Ensembles and Microstates¶
Borrowing from statistical mechanics, we organize atomistic data across two key levels.
Ensemble¶
An ensemble defines a molecular system and all the conditions that remain fixed for its entirety:
- Force field parameters;
- Simulation temperature;
- Molecular topology;
- Environmental assumptions (e.g., solvent, pH);
- Scoring functions for docking, etc.
These are defined by fields that use cadence: ensemble
, and are meant to remain constant within that ensemble.
For example:
from typing import Annotated
class SystemSchema(BaseModel):
atom_z: Annotated[np.ndarray, {"cadence": "ensemble", "uuid": "d051abd9-c815-40b1-ab2d-e7a50a2d3259"}]
...
A new ensemble must be created if any of these assumptions change. For example:
- A molecular dynamics simulation run at pH 7 is one ensemble.

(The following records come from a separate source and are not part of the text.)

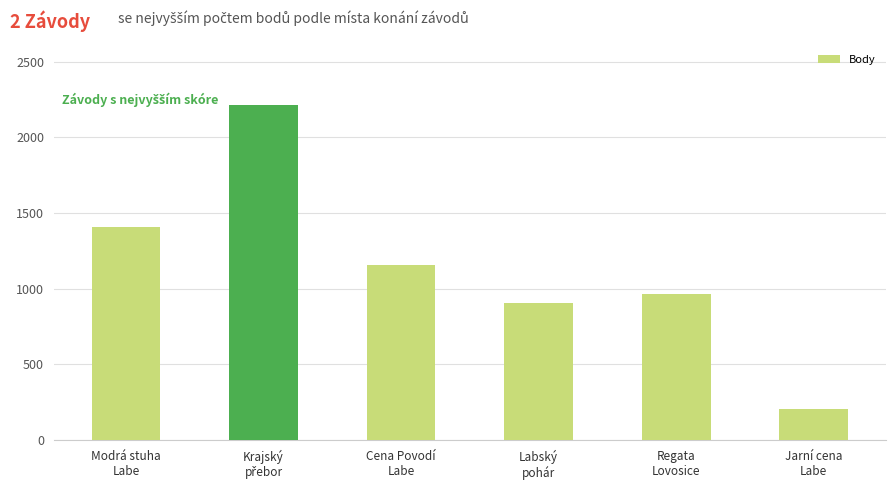

How many bars are there in total?

6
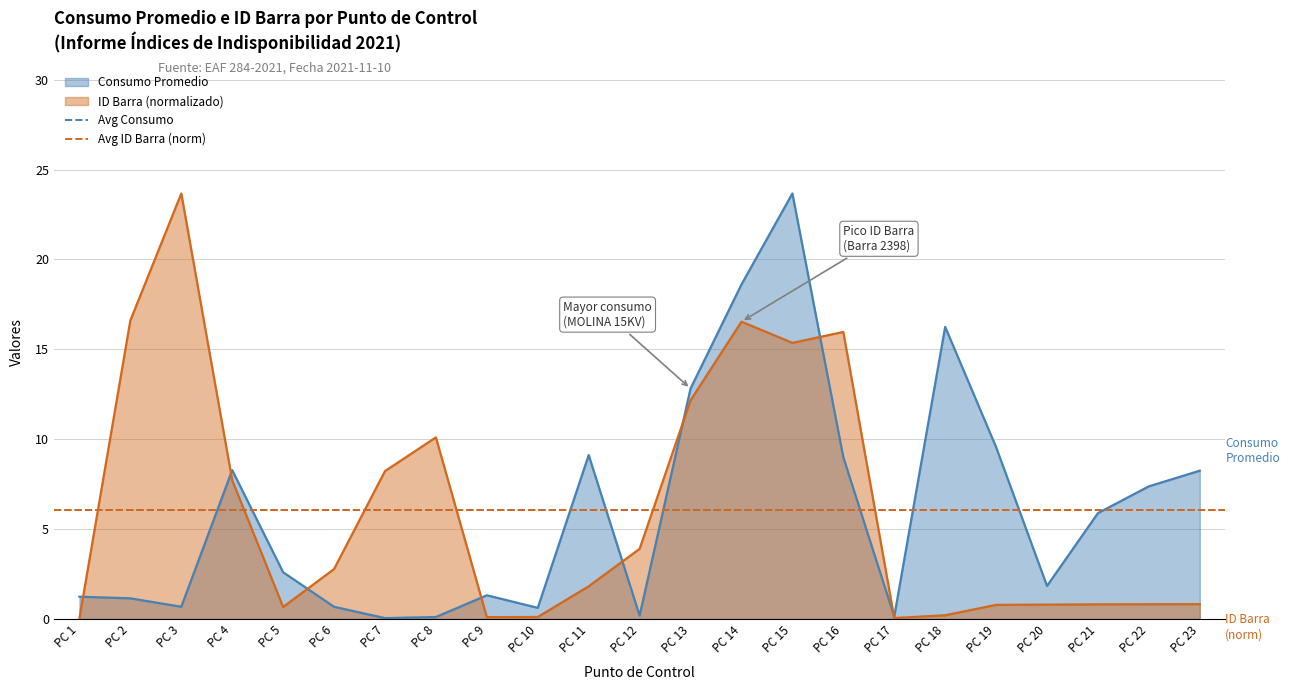

Which category has the highest value in the Consumo Promedio series?

PC 15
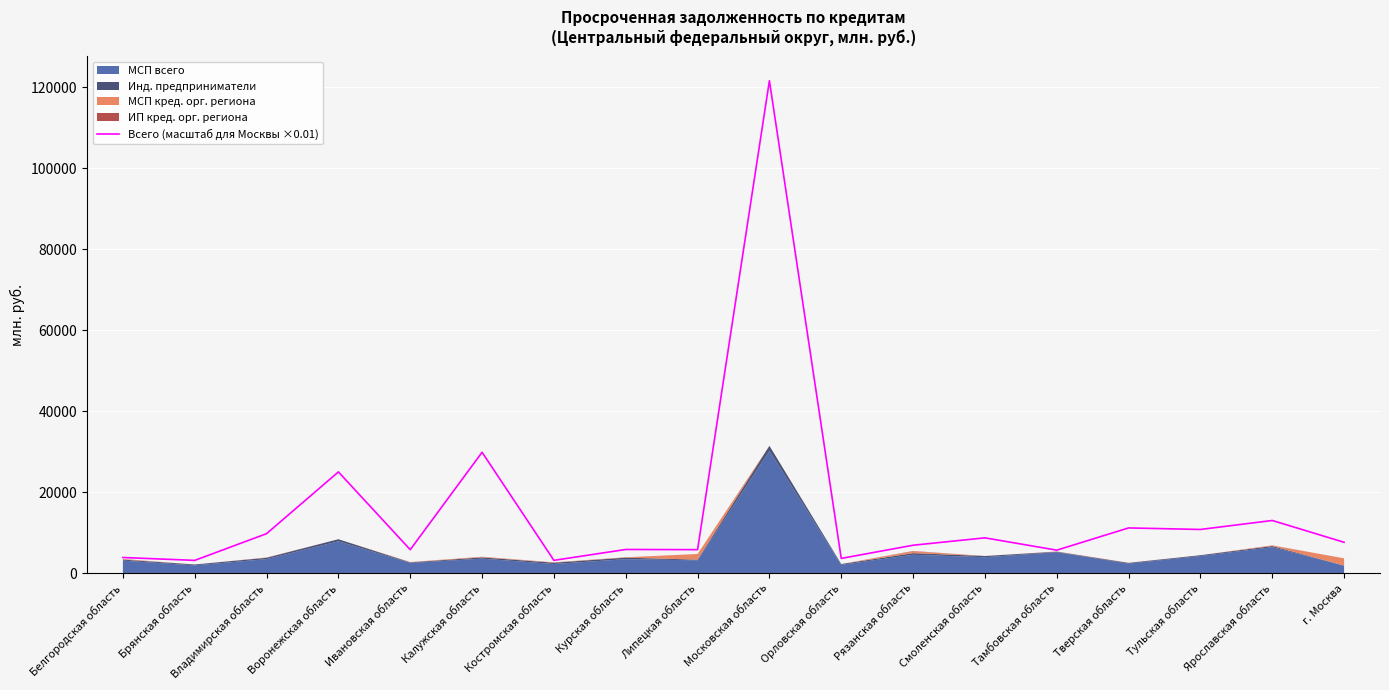

The chart shows a value of 1758.4 at Белгородская область. True or false?

False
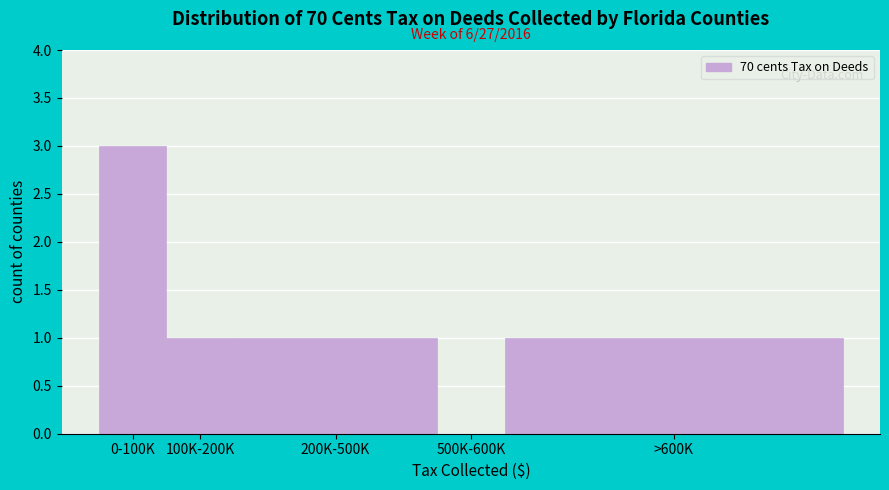

Reading left to right, list all the values displayed in this chart.

0-100K=3	100K-200K=1	200K-500K=1	500K-600K=0	>600K=1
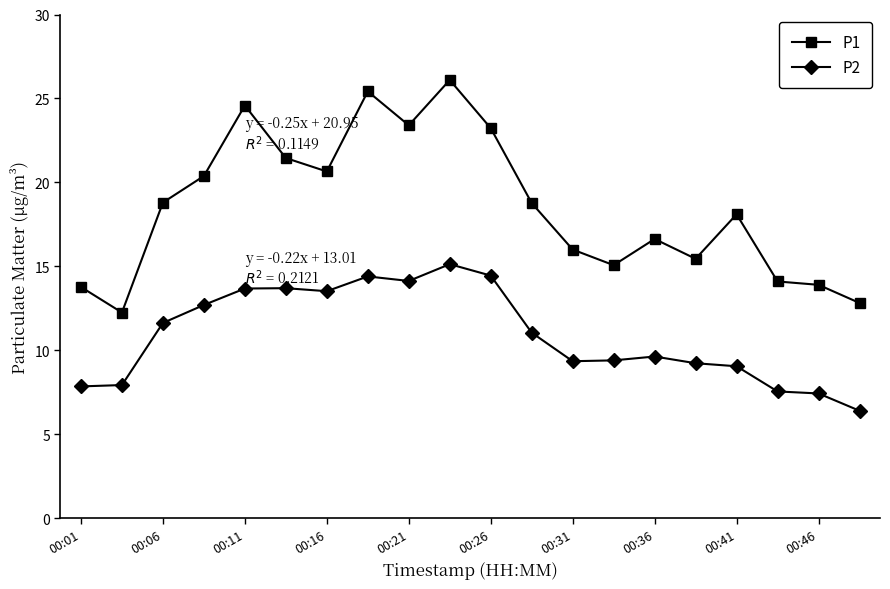

True or false: P1 and P2 cross at least once.

False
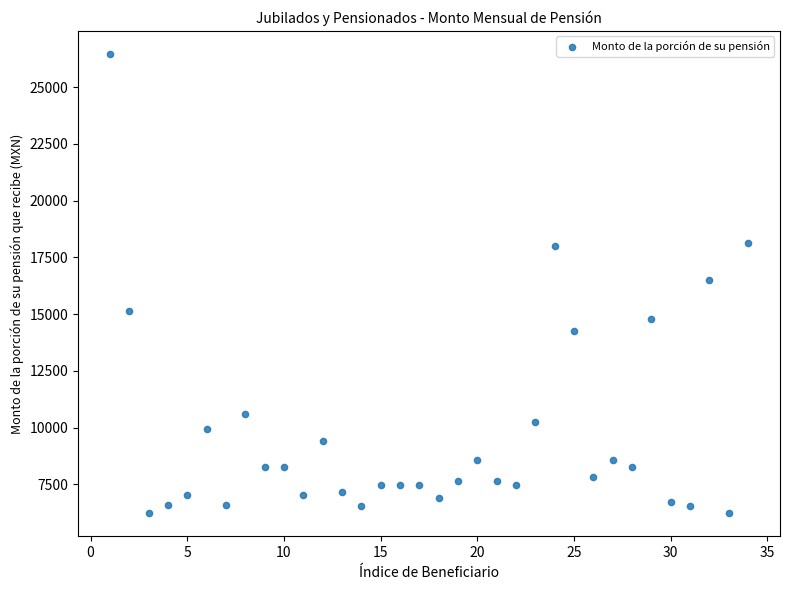

What is the range of X values (max minus min)?

33.0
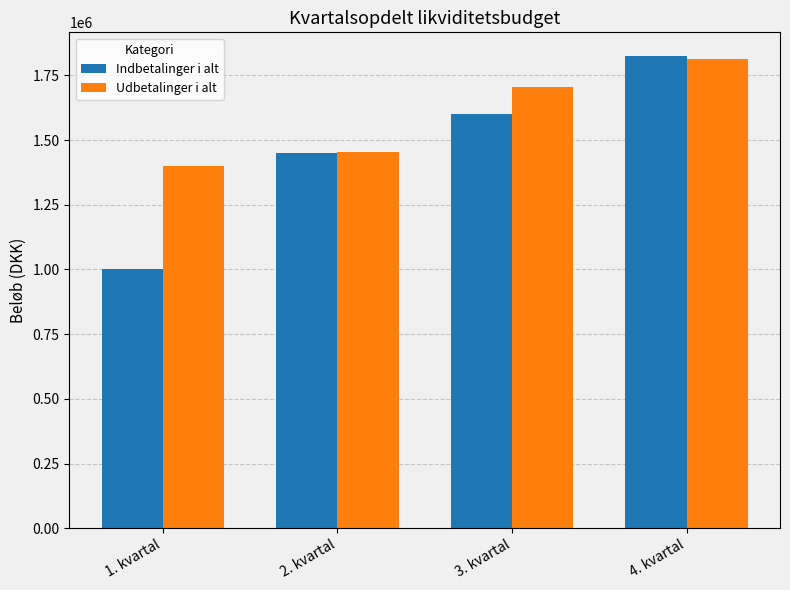

Reading left to right, what are all the values shown in this chart?

Indbetalinger i alt: 1. kvartal=1000000	2. kvartal=1450000	3. kvartal=1600000	4. kvartal=1825000
Udbetalinger i alt: 1. kvartal=1398000	2. kvartal=1453000	3. kvartal=1706500	4. kvartal=1812500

- The same system at pH 5 is a different ensemble.
Microstate¶
A microstate is a single atomistic configuration—a snapshot in space and time:
- One frame in a trajectory;
- One pose from a docking simulation;
- One QM calculation of a conformation.
Fields at this level use cadence: microstate
and describe things that can vary across microstates:
- Coordinates;
- Velocities;
- Energies;
- Electronic structure.
For instance:
from typing import Annotated
class EnergySchema(BaseModel):
electronic: Annotated[np.ndarray | None, {"cadence": "microstate", "uuid": "9e4bdf45-0150-4605-9528-e23aed0be9f2"}]
An ensemble can have zero or many microstates.
Examples of Use Cases¶
- Molecular Dynamics: A 1000-frame MD trajectory produces one ensemble with 1000 microstates.
- Docking Study: Docking 10 ligands and keeping the best pose results in 10 ensembles with 1 microstate each.
- Quantum Chemistry Benchmarking: Comparing different functionals on the same molecule means multiple ensembles (one per method), each with the same coordinates but different computed properties.